§ **YOUR INSTRUCTIONS**: Copy the stretch of the text on Israel as God's son from "Deuteronomy 14:1 —" through "God, must die.", substituting "people" for "nation".

§ **SELECTED EXCERPT**:
"""

There is a third day passage that can be more directly connected to Yeshua. In the Hebrew Scriptures, Israel is God's son.

Exodus 4:22 — "Thus says the LORD, 'Israel is my son, my first-born.'"
Deuteronomy 14:1 — "You are the sons of the LORD your God."

But over time, family presumption takes over. "Sons have I reared and brought up, but they have revolted against me" (Isaiah 1:2).

The prophet Hosea likewise reminds the nation of their familial identity. Speaking with God's voice, he says: "When Israel was a youth I loved him, and out of Egypt I called my son" (11:1). This reminder amplifies the pathos of the divine decision: Israel was born a son by emerging from Egypt. Now Israel, the son of God, must die.

This will occur because of his unrelenting rebellion against his Father. In blood-freezing detail, God promises ultimate chastisement of his children:

I will be like a lion to Ephraim,
And like a young lion to the house of Judah.

"""

§ **DATASET ROWS**:
"""

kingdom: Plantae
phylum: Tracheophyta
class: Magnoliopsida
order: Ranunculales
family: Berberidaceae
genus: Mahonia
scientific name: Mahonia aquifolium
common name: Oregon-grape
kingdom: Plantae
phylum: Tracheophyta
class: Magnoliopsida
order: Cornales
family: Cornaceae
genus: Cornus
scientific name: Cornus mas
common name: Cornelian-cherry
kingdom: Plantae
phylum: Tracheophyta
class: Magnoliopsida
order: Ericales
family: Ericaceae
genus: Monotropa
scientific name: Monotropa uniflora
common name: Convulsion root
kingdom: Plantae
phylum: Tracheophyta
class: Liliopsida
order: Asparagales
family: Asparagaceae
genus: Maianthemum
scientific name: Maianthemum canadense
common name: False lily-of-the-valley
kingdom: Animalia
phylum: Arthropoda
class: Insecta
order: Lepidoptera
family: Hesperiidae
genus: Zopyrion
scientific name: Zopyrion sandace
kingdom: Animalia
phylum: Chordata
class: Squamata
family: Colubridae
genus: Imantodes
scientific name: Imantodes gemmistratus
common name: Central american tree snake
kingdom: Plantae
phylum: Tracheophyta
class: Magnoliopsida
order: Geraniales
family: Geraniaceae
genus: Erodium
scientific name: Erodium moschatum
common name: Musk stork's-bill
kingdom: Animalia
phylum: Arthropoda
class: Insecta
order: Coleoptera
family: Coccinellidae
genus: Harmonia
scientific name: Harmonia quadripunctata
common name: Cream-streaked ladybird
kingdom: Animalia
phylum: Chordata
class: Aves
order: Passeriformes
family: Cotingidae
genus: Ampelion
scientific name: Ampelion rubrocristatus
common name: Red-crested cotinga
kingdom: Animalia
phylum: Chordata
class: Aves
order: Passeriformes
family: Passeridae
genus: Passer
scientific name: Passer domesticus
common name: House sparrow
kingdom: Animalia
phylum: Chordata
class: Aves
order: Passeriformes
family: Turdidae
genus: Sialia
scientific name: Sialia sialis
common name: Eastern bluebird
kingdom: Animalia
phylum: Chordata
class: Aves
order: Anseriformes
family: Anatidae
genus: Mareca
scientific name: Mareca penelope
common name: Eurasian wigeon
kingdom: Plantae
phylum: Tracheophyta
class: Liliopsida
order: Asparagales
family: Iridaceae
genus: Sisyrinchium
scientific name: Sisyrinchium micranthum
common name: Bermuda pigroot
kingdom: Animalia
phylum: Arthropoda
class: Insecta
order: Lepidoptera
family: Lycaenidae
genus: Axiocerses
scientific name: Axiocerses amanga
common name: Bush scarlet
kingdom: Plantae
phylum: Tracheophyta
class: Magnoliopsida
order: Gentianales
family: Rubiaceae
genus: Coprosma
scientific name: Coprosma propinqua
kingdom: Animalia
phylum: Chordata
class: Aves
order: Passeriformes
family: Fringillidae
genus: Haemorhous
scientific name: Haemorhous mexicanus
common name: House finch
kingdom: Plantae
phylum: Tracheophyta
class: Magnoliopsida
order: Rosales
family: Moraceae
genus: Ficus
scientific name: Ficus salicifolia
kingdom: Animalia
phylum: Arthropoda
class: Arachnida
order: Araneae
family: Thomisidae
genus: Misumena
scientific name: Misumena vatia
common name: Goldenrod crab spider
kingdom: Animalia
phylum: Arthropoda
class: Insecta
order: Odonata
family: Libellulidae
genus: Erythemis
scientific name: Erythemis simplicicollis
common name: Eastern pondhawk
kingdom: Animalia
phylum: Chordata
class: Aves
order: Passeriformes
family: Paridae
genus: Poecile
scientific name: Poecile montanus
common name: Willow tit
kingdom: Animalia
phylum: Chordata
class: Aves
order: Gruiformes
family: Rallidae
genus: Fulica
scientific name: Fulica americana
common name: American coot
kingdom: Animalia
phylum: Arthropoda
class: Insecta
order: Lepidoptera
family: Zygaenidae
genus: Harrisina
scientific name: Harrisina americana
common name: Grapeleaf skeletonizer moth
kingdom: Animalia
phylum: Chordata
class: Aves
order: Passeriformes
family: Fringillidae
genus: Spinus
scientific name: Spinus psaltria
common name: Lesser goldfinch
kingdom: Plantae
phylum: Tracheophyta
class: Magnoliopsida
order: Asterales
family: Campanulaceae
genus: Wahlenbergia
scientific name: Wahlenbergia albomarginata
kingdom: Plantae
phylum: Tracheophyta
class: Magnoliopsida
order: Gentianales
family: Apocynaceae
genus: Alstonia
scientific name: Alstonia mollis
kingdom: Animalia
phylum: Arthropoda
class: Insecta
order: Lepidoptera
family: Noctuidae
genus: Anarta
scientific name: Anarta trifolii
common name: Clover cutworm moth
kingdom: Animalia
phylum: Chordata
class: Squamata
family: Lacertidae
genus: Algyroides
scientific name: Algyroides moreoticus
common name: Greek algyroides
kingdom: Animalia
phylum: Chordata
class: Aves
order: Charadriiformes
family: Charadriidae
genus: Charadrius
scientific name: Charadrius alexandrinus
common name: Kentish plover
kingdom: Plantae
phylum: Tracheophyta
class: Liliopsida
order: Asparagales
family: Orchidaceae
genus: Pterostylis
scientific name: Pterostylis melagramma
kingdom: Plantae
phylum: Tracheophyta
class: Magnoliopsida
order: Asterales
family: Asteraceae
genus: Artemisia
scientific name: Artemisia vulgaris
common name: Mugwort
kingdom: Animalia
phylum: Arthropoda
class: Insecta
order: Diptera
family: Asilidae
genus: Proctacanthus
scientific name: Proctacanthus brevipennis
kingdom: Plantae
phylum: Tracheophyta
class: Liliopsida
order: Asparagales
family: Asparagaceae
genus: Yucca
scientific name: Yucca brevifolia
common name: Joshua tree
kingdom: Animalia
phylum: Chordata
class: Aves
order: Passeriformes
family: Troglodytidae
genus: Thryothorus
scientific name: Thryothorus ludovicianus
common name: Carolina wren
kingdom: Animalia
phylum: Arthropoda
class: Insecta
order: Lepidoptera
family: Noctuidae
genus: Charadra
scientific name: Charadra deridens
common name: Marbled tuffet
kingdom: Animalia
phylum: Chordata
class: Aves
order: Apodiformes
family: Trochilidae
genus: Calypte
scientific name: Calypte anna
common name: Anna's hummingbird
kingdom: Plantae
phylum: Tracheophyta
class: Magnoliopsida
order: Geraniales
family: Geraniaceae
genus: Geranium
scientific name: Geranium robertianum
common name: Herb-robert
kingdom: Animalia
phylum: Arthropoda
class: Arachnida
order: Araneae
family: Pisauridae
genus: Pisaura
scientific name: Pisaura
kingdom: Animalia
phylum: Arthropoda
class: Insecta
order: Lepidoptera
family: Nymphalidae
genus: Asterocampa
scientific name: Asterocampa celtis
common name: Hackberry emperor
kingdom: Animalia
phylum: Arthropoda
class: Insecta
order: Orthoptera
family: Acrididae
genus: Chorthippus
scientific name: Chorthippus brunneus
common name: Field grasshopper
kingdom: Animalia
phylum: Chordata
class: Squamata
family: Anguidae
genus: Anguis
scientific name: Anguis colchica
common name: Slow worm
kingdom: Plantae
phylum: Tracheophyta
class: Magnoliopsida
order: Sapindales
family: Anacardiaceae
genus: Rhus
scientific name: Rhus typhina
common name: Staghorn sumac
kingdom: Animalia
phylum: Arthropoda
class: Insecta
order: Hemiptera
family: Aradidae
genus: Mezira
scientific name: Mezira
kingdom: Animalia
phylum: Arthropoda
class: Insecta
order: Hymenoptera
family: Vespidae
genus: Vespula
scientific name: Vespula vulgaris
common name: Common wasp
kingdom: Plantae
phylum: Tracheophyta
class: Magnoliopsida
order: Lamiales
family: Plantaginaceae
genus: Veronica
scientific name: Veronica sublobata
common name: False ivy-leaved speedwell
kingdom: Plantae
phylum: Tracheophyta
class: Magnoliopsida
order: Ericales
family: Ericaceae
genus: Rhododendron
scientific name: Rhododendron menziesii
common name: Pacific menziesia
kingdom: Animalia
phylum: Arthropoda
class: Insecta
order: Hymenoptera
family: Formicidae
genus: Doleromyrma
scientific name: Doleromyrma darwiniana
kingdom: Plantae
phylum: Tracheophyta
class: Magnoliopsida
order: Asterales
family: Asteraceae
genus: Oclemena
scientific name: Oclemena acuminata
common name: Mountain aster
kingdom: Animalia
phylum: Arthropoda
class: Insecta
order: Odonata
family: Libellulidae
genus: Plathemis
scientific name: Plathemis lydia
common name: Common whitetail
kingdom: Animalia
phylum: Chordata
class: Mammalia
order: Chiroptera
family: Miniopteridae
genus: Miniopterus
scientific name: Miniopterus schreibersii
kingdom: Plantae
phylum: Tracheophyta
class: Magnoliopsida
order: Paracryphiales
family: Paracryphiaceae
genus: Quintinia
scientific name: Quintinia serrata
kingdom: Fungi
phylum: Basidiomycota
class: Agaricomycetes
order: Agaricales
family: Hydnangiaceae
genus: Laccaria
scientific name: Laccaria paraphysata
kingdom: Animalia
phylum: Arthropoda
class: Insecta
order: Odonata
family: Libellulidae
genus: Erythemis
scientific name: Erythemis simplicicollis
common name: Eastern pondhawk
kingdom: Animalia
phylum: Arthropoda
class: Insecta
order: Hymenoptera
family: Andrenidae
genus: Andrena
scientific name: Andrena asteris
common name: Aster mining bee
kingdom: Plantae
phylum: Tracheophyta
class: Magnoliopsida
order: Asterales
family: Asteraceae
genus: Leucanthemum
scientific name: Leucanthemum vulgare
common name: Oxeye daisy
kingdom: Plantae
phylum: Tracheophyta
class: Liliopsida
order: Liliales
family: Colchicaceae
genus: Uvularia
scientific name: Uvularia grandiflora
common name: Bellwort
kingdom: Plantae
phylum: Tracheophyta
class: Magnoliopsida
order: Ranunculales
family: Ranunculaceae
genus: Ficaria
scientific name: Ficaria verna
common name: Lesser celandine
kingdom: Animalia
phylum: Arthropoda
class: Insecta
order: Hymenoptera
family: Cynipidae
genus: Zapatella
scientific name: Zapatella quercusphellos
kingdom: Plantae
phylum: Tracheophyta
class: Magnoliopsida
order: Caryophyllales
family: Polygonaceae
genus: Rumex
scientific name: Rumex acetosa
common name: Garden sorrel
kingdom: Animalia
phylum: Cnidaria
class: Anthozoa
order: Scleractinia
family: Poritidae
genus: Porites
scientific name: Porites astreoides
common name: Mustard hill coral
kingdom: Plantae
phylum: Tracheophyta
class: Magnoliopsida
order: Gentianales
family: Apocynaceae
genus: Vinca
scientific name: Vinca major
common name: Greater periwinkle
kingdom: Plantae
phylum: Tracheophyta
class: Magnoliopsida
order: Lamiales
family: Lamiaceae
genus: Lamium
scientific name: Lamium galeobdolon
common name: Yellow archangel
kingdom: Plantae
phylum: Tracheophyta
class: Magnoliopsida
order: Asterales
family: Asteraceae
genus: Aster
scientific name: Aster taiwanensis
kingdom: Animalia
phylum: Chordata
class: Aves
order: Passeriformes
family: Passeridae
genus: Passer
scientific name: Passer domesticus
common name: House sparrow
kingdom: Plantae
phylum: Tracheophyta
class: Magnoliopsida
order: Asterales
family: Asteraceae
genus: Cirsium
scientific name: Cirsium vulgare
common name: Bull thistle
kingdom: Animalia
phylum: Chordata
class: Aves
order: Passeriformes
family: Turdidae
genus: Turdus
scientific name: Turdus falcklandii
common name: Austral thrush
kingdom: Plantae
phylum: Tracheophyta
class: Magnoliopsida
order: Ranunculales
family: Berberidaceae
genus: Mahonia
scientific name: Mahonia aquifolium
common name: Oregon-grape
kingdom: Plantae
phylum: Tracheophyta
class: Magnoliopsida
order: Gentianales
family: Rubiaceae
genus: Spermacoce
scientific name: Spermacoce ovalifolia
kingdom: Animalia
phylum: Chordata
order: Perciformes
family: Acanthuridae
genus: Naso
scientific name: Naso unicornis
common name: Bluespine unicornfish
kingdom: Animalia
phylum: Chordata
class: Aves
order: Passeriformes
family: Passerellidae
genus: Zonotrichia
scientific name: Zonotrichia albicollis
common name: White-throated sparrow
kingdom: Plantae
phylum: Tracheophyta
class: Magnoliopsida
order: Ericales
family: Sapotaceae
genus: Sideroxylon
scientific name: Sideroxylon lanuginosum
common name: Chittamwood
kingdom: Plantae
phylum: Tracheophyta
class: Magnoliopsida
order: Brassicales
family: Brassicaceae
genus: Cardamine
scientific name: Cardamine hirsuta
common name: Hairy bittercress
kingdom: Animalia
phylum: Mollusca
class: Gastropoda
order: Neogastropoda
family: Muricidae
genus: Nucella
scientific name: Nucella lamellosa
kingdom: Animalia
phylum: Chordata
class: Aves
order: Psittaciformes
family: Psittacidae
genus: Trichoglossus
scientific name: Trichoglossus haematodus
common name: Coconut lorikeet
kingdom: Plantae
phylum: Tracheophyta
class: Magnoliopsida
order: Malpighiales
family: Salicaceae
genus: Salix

"""

§ **OUTPUT OF THE TASK**:
Deuteronomy 14:1 — "You are the sons of the LORD your God."

But over time, family presumption takes over. "Sons have I reared and brought up, but they have revolted against me" (Isaiah 1:2).

The prophet Hosea likewise reminds the people of their familial identity. Speaking with God's voice, he says: "When Israel was a youth I loved him, and out of Egypt I called my son" (11:1). This reminder amplifies the pathos of the divine decision: Israel was born a son by emerging from Egypt. Now Israel, the son of God, must die.